### Texte à lire
════════════════════
La prise de fonction du consul général de France à Pointe-Noire, en août 2014, ne devait rien au hasard. En premier lieu parce que c’est à Dar es Salam, en Tanzanie, que Jean Luc Delvert rencontre Lucie, géographe tropicaliste, qui deviendra plus tard son épouse, tous deux rêvant après d’autres missions à l’étranger [Thaïlande, Etats-Unis, Italie…], de revenir un jour en Afrique. Qu’ensuite, Eric Girard-Miclet, ami de longue date et ex-directeur de l’Institut français de Pointe-Noire, lui parle longuement des côtés très attachants de la ville océane alors que Jean Luc Delvert, en poste à l’ambassade de France à Rome, s’apprête à finir une mission de conseiller politique. Deux raisons suffisantes pour faire de la capitale économique de la République du Congo son souhait prioritaire dans les postes à pourvoir proposés par le ministère français des Affaires étrangères. Souhait exaucé ! Quatre années passées à Pointe-Noire où le consul général tombera sous le charme atypique de Ponton la Belle, quatre années ponctuées par l’insigne honneur d’avoir été élevé, en juillet dernier, au grade d’officier de l’Ordre national du mérite congolais par le président de la République,  Denis Sassou N’Guesso, quelques jours avant  la célébration de la fête nationale française au cours de laquelle le diplomate annonce alors son départ et son imminent retour à Paris. «  Cette distinction m’a naturellement beaucoup touché, symboliquement c’est quelque chose de fort, d’autant que le Grand chancelier des Ordres nationaux congolais a fait spécialement le déplacement de Brazzaville à Pointe-Noire pour me remettre cette distinction, c’est dans ma vie de diplomate forcément un joli moment d’émotion », témoignait-il.
════════════════════
### Extrait de données

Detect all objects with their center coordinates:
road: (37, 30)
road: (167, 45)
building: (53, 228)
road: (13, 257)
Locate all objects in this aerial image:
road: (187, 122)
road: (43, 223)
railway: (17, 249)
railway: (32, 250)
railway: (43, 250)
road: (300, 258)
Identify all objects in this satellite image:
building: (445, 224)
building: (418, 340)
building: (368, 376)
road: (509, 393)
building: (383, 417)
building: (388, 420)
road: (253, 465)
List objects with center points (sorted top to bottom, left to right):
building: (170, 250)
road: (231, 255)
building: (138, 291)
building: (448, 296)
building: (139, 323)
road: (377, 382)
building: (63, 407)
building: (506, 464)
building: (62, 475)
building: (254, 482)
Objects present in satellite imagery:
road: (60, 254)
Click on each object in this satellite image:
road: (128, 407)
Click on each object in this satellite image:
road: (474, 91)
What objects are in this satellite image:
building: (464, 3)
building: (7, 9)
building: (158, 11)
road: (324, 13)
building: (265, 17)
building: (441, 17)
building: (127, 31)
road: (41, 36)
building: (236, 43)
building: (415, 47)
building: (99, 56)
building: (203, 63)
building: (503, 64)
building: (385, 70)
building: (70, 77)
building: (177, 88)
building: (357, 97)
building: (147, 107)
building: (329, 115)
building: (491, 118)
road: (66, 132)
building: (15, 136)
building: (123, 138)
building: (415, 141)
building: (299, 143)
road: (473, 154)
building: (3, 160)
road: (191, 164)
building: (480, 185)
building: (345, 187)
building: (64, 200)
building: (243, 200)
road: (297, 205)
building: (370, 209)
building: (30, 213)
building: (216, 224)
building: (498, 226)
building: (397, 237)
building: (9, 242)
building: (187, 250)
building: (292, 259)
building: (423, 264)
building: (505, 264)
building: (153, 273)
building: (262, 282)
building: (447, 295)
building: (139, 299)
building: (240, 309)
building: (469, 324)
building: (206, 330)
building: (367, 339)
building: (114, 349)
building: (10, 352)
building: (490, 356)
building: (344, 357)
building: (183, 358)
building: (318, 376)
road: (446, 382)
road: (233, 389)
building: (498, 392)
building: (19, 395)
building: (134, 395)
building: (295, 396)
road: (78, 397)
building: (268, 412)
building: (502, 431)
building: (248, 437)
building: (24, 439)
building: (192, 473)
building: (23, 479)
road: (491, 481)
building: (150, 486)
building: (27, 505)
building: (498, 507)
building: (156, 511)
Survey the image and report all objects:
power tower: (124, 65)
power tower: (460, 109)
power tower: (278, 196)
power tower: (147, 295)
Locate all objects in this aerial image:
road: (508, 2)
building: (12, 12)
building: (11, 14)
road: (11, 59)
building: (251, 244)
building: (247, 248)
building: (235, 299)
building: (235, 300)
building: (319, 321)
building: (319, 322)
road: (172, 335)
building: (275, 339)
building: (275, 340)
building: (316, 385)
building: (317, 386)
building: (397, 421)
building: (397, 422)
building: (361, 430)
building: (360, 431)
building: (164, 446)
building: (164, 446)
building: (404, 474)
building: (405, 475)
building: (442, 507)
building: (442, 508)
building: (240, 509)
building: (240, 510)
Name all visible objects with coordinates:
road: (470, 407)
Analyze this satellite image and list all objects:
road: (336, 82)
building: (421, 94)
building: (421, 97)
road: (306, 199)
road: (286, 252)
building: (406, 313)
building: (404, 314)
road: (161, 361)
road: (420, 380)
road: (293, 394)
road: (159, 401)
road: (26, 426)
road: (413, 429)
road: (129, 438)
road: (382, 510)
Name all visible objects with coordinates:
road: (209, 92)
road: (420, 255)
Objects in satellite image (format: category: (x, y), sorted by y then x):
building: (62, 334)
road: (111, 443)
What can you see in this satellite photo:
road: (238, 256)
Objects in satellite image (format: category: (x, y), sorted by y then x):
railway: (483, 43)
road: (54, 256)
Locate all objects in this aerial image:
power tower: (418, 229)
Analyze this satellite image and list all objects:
════════════════════
### Consigne
Rédigez la suite du texte sur le consul général de France à Pointe-Noire, en repartant de sa dernière phrase. Les items ne servent à rien pour ce travail.

### Réponse attendue
« Le Congo est une terre de culture »

Durant ces années, Jean Luc Delvert, homme à la nature réservée, que l’on pourrait croire presque effacé, aura donc marqué tout autant les esprits des autorités congolaises que ceux  de la communauté française par ses qualités de diplomate bien évidemment mais aussi par ses qualités humaines, sa personnalité illustrant, par ailleurs, que « l’ouverture d’esprit n’est pas une fracture du crâne » comme le disait l’humoriste Pierre Desproges. Une ouverture d’esprit forgée par un penchant naturel pour l’art à la sortie de son adolescence à Villeneuve sur Lot, petite commune du Lot et Garonne dans le sud-ouest de la France. Dans une région où l’on pratique plus facilement le rugby à XIII, le jeune homme d’alors préfère quant à lui la natation, avouant malgré tout au passage ne pas être forcément très sport. «  Pour être franc, je ne connaissais pas vraiment le nom des joueurs de l’équipe de France avant la Coupe du monde de football en Russie, par exemple, mais cela ne m’a pas empêché de vibrer pour la finale et de partager l’immense joie collective des Français pour cette seconde étoile sur le maillot tricolore », avait-il déclaré.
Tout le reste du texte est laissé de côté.